I have some code see EOM; it's by no means final but is the best way (so far) I've seen/conceived for validating multiple date formats in a somewhat performant way.
I'm wondering if there is a means to pass an additional argument to this kind of function (_normalise_coerce), it would be nice if the date format string could be defined in the schema. something like
{
"a_date":{
"type": "datetime",
"coerce": "to_datetime",
"coerce_args": "%m/%d/%Y %H:%M"
}
}
Vs making a code change in the function to support an additional date format. I've looked through the docs and not found anything striking. Fairly good chance I'm looking at this all wrong but figured asking the experts was the best approach. I think defining within the schema is the cleanest solution to the problem, but I'm all eyes and ears for facts, thoughts and opinions.
Some context:
- Performance is essential as this could be running against millions of rows in AWS lambdas (and Cerbie (my nickname for cerberus) isn't exactly a spring chicken :P ).

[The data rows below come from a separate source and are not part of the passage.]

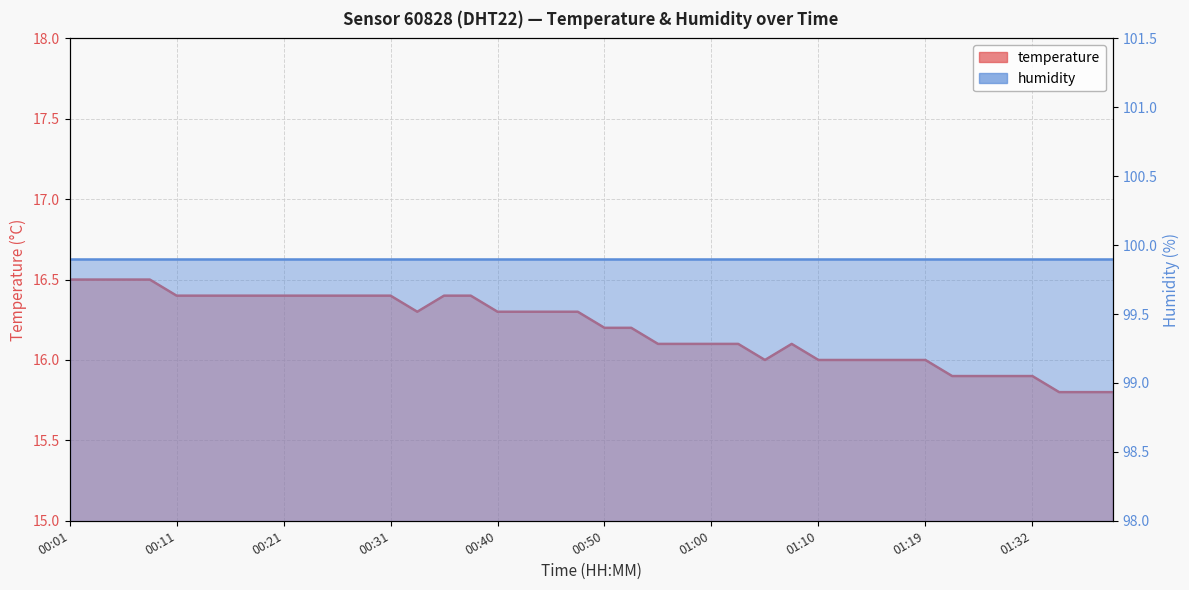

Reading right to left, list all the values displayed in this chart.

15.8	15.8	15.8	15.9	15.9	15.9	15.9	16.0	16.0	16.0	16.0	16.0	16.1	16.0	16.1	16.1	16.1	16.1	16.2	16.2	16.3	16.3	16.3	16.3	16.4	16.4	16.3	16.4	16.4	16.4	16.4	16.4	16.4	16.4	16.4	16.4	16.5	16.5	16.5	16.5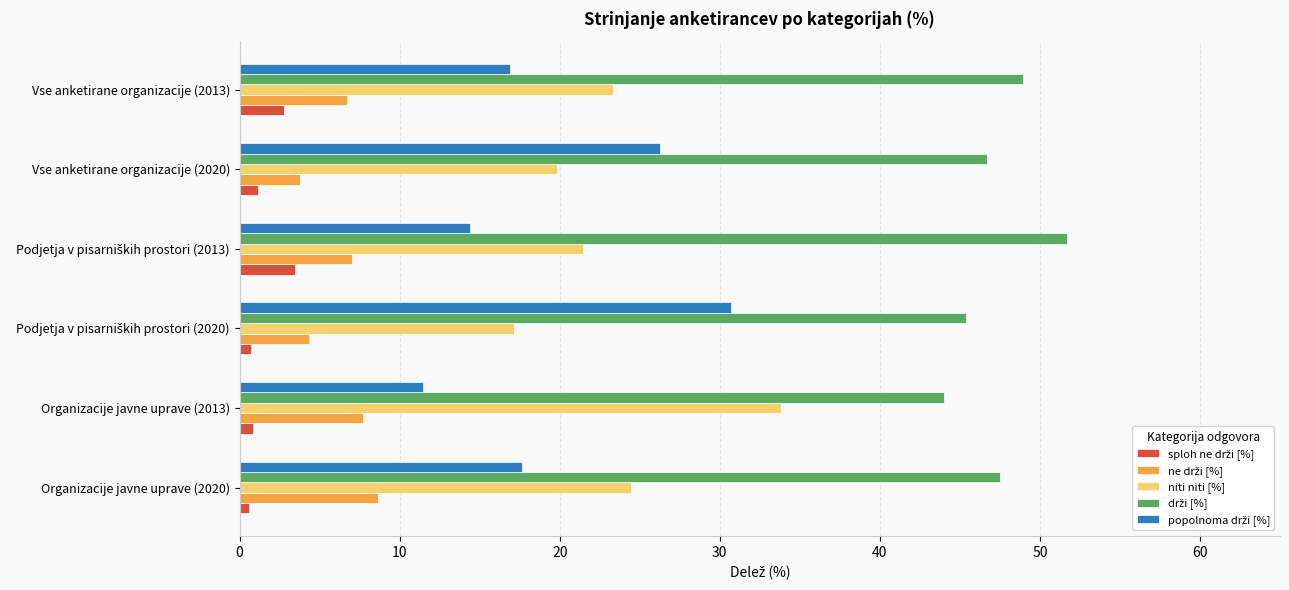

What is the maximum value shown in the chart?

51.7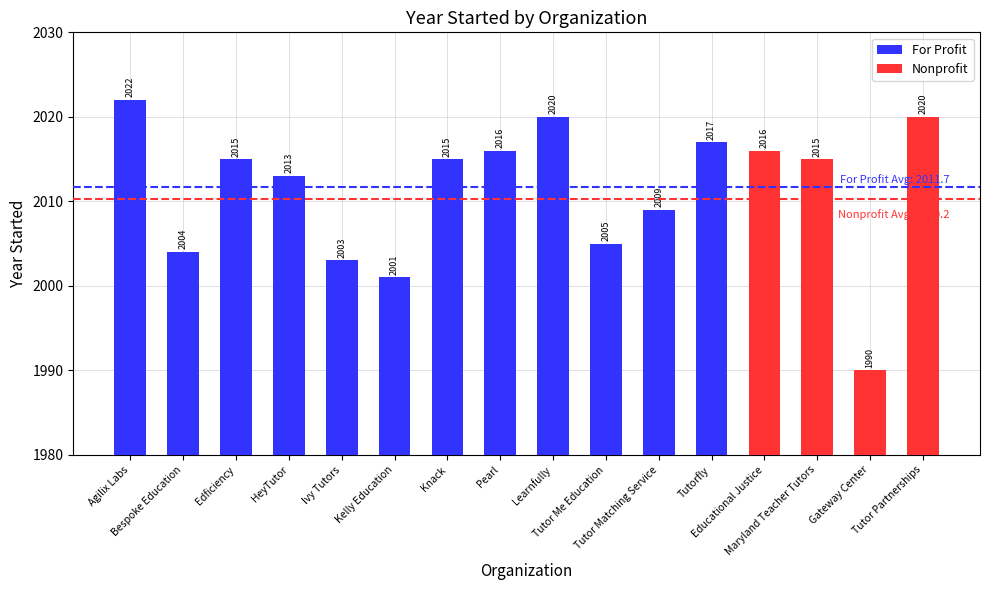

What is the greatest value displayed?

2022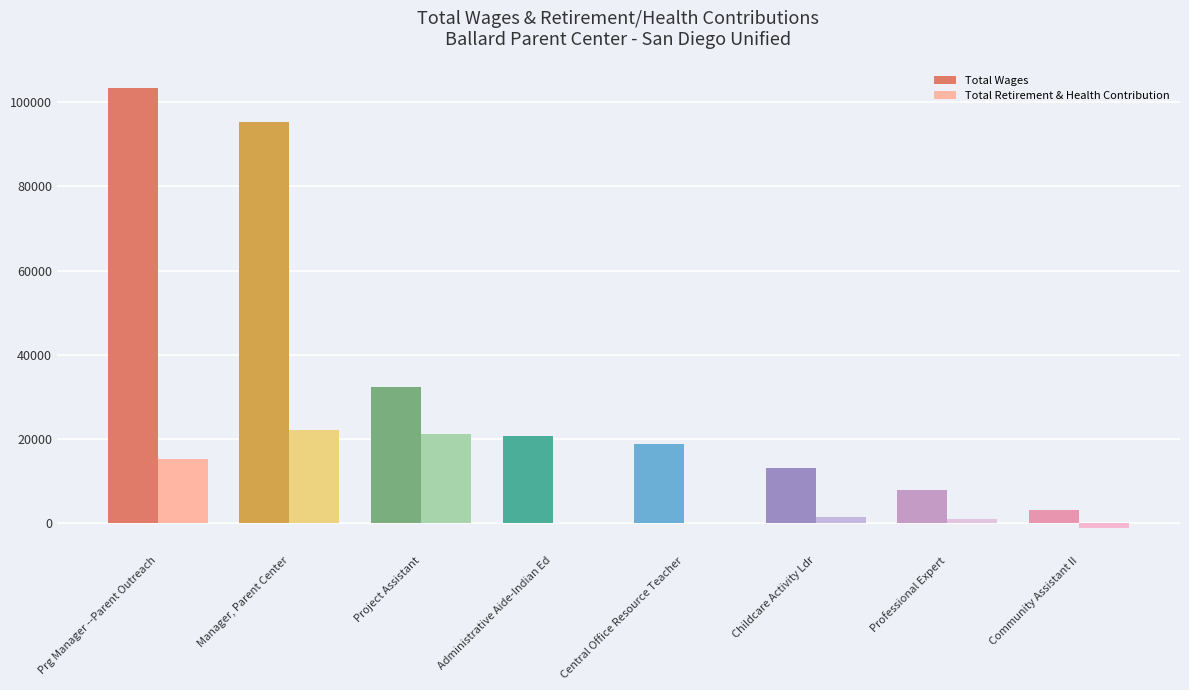

What is the maximum value shown in the chart?

103457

- None of the schemas will be native python dicts as they're all defined in JSON/YAML, so it all needs to be string friendly.
- Not using the built-in coercion as the python types cannot be parsed from strings
- I don't need the datetime object, so regex is a possibility, just less explicit and less futureproof.
- If this is all wrong and I'm grossly incompetent, please be gentle (づ。◕‿‿◕。)づ
def _normalize_coerce_to_datetime(self, value: Union(str, datetime, None)) -> Union(datetime, str, None):
'''
Casts valid datetime strings to the datetime python type.
:param value: (str, datetime, None): python datetime, datetime string
:return: datetime, string, None. python datetime,
invalid datetime string or None if the value is empty or None
'''
datetime_formats = ['%m/%d/%Y %H:%M']
if isinstance(value, datetime):
return value
if value and not value.isspace():
for format in datetime_formats:
try:
return datetime.strptime(value, format)
except ValueError:
date_time = value
return date_time
else:
return None